Anmerkung der Redaktion/des Interviewers zur Bemerkung, Jonathan Rea hätte im Gegensatz zu Valentino Rossi nie kämpfen müssen:

In den Jahren 2001 bis 2005, sowie 2008 dominierte Valentino die WM nach Belieben:

  • 2001 gewann er die letzte 500 cc WM mit einem Vorsprung von 325 zu 219 auf Max Biaggi und stand somit 3-4 Rennen vor Saisonende als Weltmeister fest. Er gewann 11 von 16 Rennen, seine Überlegenheit war erdrückend.
  • 2002, im ersten Jahr mit 990 cc Viertaktern, gewann Rossi mit 355 zu 215 Punkten Vorsprung auf Max Biaggi die WM und gewann ebenfalls 11 von 16 Rennen. Nach 12 von 16 Rennen war ihm der Titel sicher.
  • 2003 gewann Valentino die WM mit „nur“ 9 zu 4 Siegen (bei 16 Rennen) gegenüber dem Vizeweltmeister Sete Gibernau, in Punkten 357 zu 277. Man kann auch hier von einer drückenden Überlegenheit sprechen und der Titelkampf war spätestens im Drittletzten Rennen der Saison entschieden.

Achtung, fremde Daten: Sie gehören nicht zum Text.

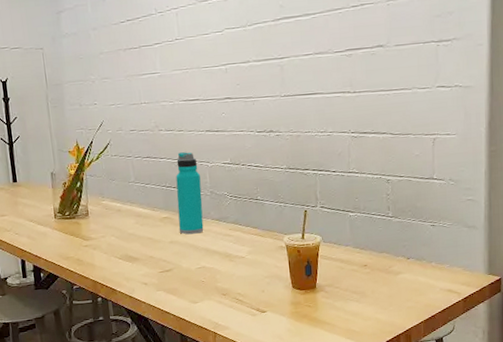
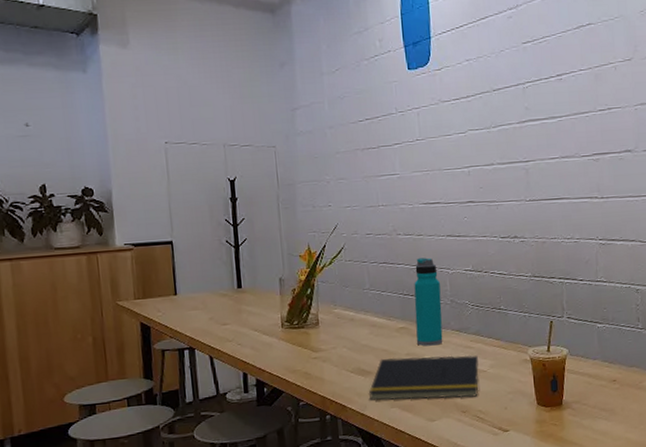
notepad: none [135,242,237,285] -> present [368,355,479,401]

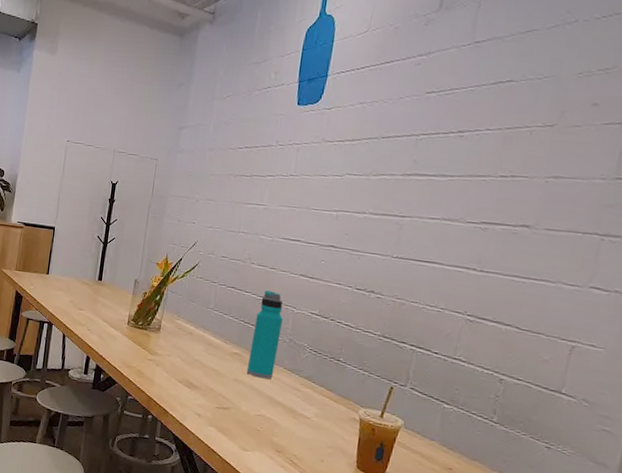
notepad: present [368,355,479,401] -> none [190,377,305,440]

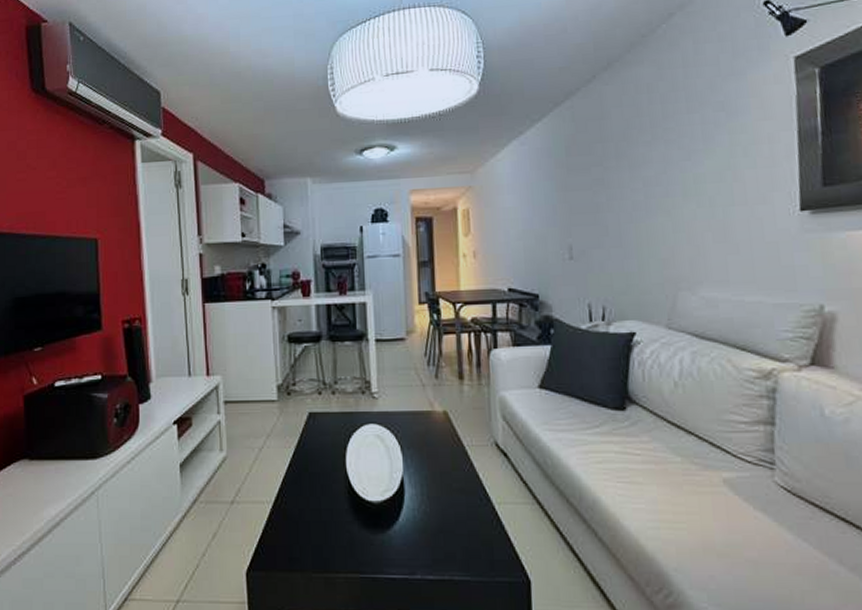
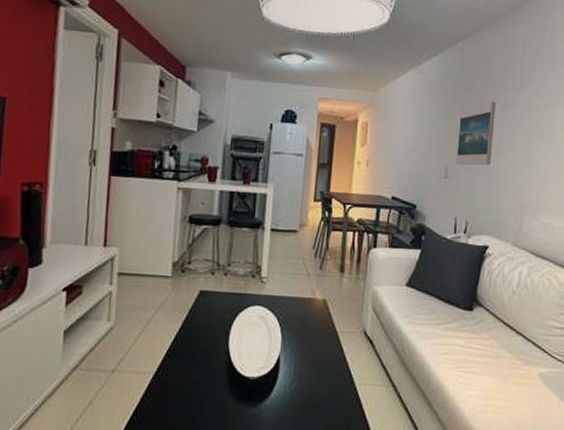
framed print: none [578,161,625,243] -> present [456,101,496,166]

  • Lediglich 2004 war es etwas knapper, allerdings gewann Rossi auch damals 9 von 16 Rennen und gewann die WM mit 304 zu 257 Punkten auf Sete Gibernau. Zumindest nach dem zweitletzten WM-Lauf war die WM entschieden.
  • 2005 sahen wir wieder 11 (von insgesamt 16) Rennen, in welchen Valentino als Sieger abgewunken wurde. Die Dominanz und der Abstand auf Vize Marco Melandri mit 367 zu 220 Punkten war erdrückend. Die letzten 5-6 Rennen hätte Valentino auch auf einem Roller teilnehmen können und wäre noch Weltmeister geworden.
  • 2008 gewann Valentino die Hälfte der 18 Rennen und wurde mit einem Abstand von 373 zu 280 Punkten auf Casey Stoner Weltmeister. Also auch hier eine Dominanz und 4-5 Läufe vor Saisonende war die WM entschieden.